Nos delitos em geral, os potenciais infratores são desencorajados quando percebem que as chances de serem identificados são grandes. Quando intuem que dificilmente serão descobertos, isto os estimula. O que faz todo sentido. Os índices mínimos de solução de homicídios nos Estados brasileiros dão mostras de que é a impunidade que estimula o crime, não a quantidade ou austeridade das penas.

O tema da maioridade penal está novamente na esfera dos debates no Congresso Nacional, desde o assassinato de um estudante de 19 anos em São Paulo por um rapaz em idade próxima de 18 anos há alguns meses.

Se é legítimo que se pense em solução para os índices de violência, por outro lado é preciso reconhecer que não há, de fato, qualquer razão que justifique a prisão, junto com adultos, de menores entre 16 e 18 anos. Os índices de violência genérica envolvendo pessoas nessa idade são de 0,9%, os de homicídio 0,5%, segundo as estatísticas oficiais da Secretaria de Segurança Pública – SENASP do Ministério da Justiça até dezembro de 2011. Um número muito longe de ser balisador de uma alteração constitucional.

Cerca de 43,7% dos menores que cumprem medida socioeducativa cometeram crimes patrimoniais (furto e roubo); em seguida vem o envolvimento com tráfico de drogas (26,6%). Não por acaso são esses os crimes também responsáveis pelo maior número de encarceramento de adultos no país. O que significa dizer que os menores serão encarcerados em ampla maioria não por cometerem crimes contra a vida (homicídios, 8,4%, latrocínio 1,9%) mas por furtarem ou se envolverem em tráfico de drogas.

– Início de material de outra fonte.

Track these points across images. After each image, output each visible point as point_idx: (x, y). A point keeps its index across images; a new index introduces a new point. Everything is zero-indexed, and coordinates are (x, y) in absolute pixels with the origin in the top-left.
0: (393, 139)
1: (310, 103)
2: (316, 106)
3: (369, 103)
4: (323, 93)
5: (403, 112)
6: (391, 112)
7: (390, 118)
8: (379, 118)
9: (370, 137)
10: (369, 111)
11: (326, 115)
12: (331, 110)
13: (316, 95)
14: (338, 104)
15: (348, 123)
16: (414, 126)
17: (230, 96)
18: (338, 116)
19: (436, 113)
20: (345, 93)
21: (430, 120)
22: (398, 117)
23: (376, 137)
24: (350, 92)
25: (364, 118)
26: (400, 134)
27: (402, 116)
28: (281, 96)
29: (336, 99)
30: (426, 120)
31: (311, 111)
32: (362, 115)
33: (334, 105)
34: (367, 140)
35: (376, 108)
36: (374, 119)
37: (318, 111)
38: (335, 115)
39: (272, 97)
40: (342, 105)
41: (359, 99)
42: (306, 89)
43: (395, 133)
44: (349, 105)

Diminuição da maioridade penal – um equívoco de grandes proporções
Fonte: SEDH

Sobre os crimes violentos, para concordar com a redução da idade penal é necessário explicar porque sua curva alcança seu pico entre 21 e 24 anos em todos os países, independentemente da idade penal.

A conclusão é que a alteração da responsabilização penal não contribui para reduzir as práticas delituosas. Se assim fosse haveria menos crimes a partir de 18 anos, quando o que ocorre é exatamente o inverso. Os crimes seguem aumentando após 18 anos até um ponto entre os 21 e 24 anos quando, então, caem consistentemente. São estatísticas oficiais.

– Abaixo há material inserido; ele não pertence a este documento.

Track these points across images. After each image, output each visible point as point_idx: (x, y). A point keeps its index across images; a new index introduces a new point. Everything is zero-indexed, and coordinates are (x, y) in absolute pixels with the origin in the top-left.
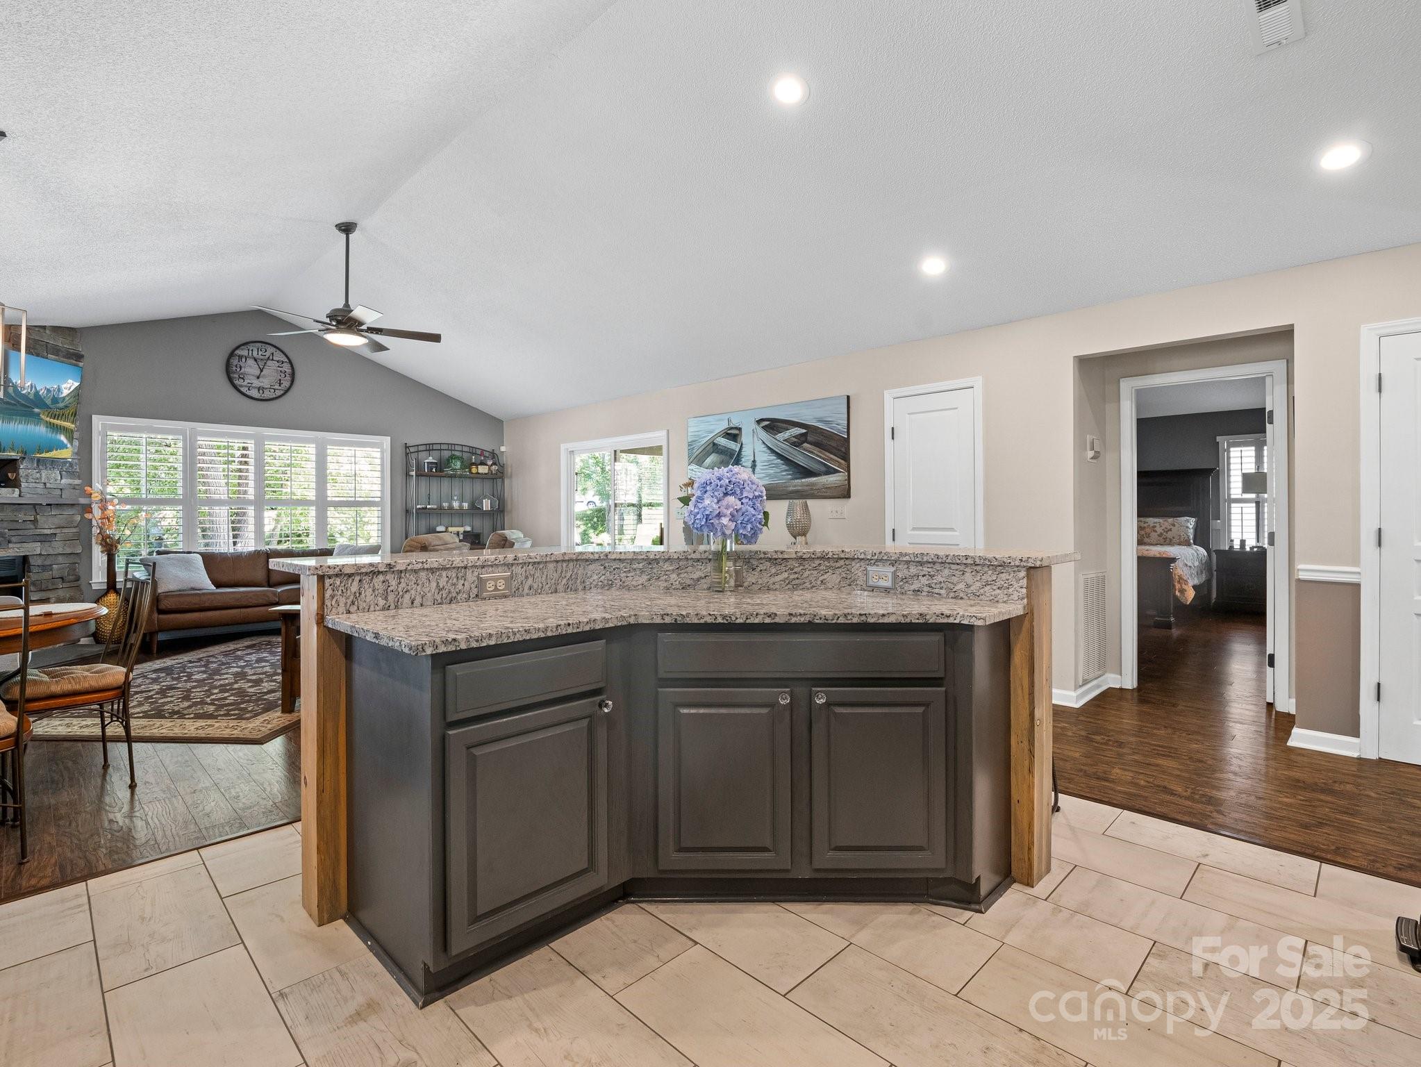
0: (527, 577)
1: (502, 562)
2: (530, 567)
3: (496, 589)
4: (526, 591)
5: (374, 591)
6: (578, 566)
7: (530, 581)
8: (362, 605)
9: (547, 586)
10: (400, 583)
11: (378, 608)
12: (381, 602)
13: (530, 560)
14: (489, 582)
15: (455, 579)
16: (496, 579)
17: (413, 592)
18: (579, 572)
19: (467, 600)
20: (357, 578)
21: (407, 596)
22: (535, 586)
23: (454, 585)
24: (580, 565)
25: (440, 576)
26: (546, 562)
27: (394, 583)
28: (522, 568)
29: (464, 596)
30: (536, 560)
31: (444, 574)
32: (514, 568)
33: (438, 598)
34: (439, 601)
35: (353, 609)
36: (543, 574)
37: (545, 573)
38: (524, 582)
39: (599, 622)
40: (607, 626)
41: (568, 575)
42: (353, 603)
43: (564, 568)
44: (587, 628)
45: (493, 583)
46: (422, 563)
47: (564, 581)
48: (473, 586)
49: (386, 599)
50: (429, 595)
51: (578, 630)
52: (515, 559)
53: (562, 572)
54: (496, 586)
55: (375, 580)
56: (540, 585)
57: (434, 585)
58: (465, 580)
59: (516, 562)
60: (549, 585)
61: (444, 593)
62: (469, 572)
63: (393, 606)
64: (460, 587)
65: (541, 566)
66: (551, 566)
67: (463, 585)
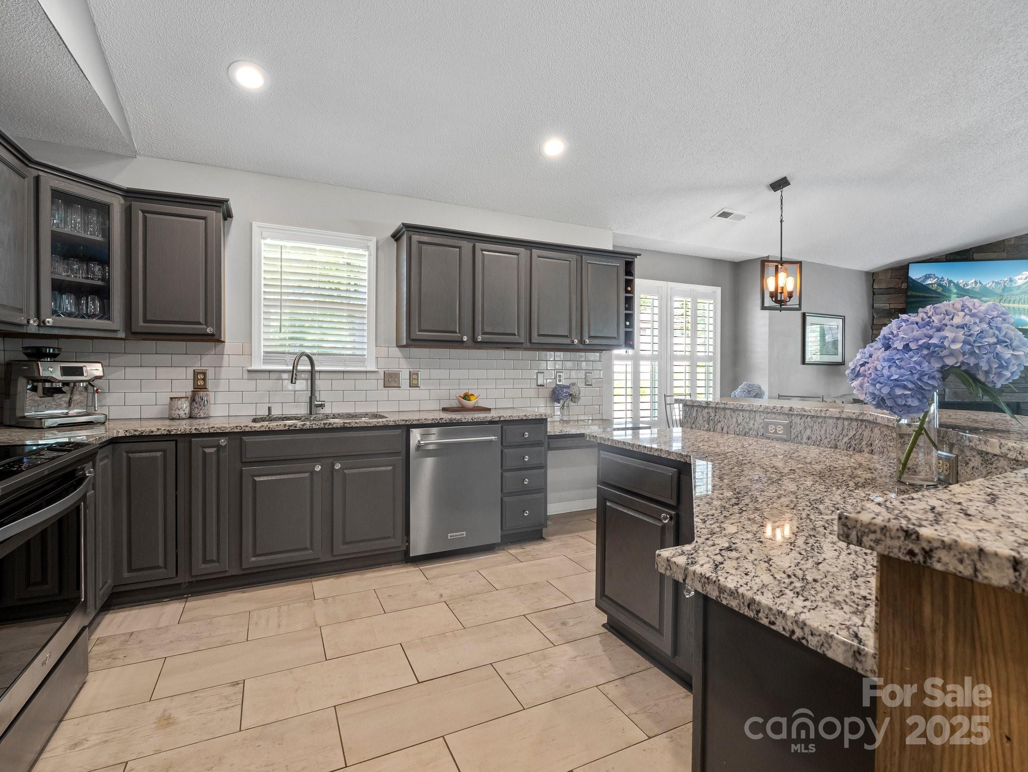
0: (805, 428)
1: (779, 411)
2: (809, 419)
3: (776, 432)
4: (805, 440)
5: (703, 418)
6: (863, 427)
7: (808, 432)
8: (698, 425)
9: (826, 441)
10: (716, 415)
11: (705, 429)
12: (707, 426)
13: (804, 413)
14: (770, 426)
15: (748, 419)
16: (776, 424)
17: (722, 423)
18: (865, 434)
19: (756, 436)
20: (696, 409)
21: (719, 425)
22: (814, 438)
23: (747, 423)
24: (866, 426)
25: (738, 415)
26: (825, 417)
27: (713, 415)
28: (801, 419)
29: (754, 433)
30: (810, 414)
31: (741, 414)
32: (793, 417)
33: (737, 430)
34: (738, 432)
35: (694, 426)
36: (822, 427)
37: (824, 427)
38: (802, 432)
39: (663, 453)
40: (669, 457)
41: (851, 434)
42: (693, 423)
43: (846, 427)
44: (656, 454)
45: (774, 427)
46: (725, 404)
47: (846, 439)
48: (760, 426)
49: (709, 424)
50: (732, 426)
51: (651, 453)
52: (790, 410)
53: (843, 430)
54: (776, 430)
55: (704, 411)
56: (819, 438)
57: (734, 420)
58: (755, 421)
59: (791, 413)
60: (828, 439)
61: (741, 427)
62: (758, 415)
63: (712, 430)
64: (751, 426)
65: (820, 420)
66: (831, 421)
67: (754, 424)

Por outro lado, se reduzir a idade penal não mudaria em nada os índices de violência, certamente faria com que os jovens que hoje cumprem medida socioeducativa fossem mandados para os braços das facções criminosas que se organizam nos presídios. O Estado prestaria um grande serviço para o crime organizado.

Por fim, há uma grande confusão nas estatísticas apresentadas em geral, quando confundem responsabilidade penal juvenil – que no Brasil é de 12 anos – com responsabilidade penal – 18 anos.

A ONU realiza, a cada quatro anos, a pesquisa Crime Trends (Tendências do Crime). Em sua última versão, no ano de 2012, constatou que os países que consideram adulto, para fins penais, pessoa com menos de 18 anos são os que apresentam baixo Índice de Desenvolvimento Humano (IDH), à exceção dos Estados Unidos e Inglaterra.

Foram analisadas 57 legislações penais em todo o mundo, concluindo-se que apenas 17% adotam a maioridade inferior a dezoito anos, dentre eles: Bermudas, Chipre, Haiti, Marrocos, Nicarágua, São Vicente e Granadas.

Os pesquisadores do tema são unânimes em afirmar que a redução da maioridade penal poderá ter efeito contrário ao prentendido: ao invés de inibir a prática de delitos, introduziria de vez crianças e adolescentes no mundo do crime.

A socióloga Camila Nunes dias, pesquisadora do Núcleo de Estudos da violência da Universidade de São Paulo afirmou em matéria divulgada no Jornal O Globo do dia 28/04/2013: “É o maior equívoco a associação da redução da maioridade penal com a entrada de menores no mundo do crime. Não existe espaço mais criminógeno que uma prisão. A entrada precoce da criança e do adolescente na prisão iria favorecer e aprofundar o menor no universo criminal.”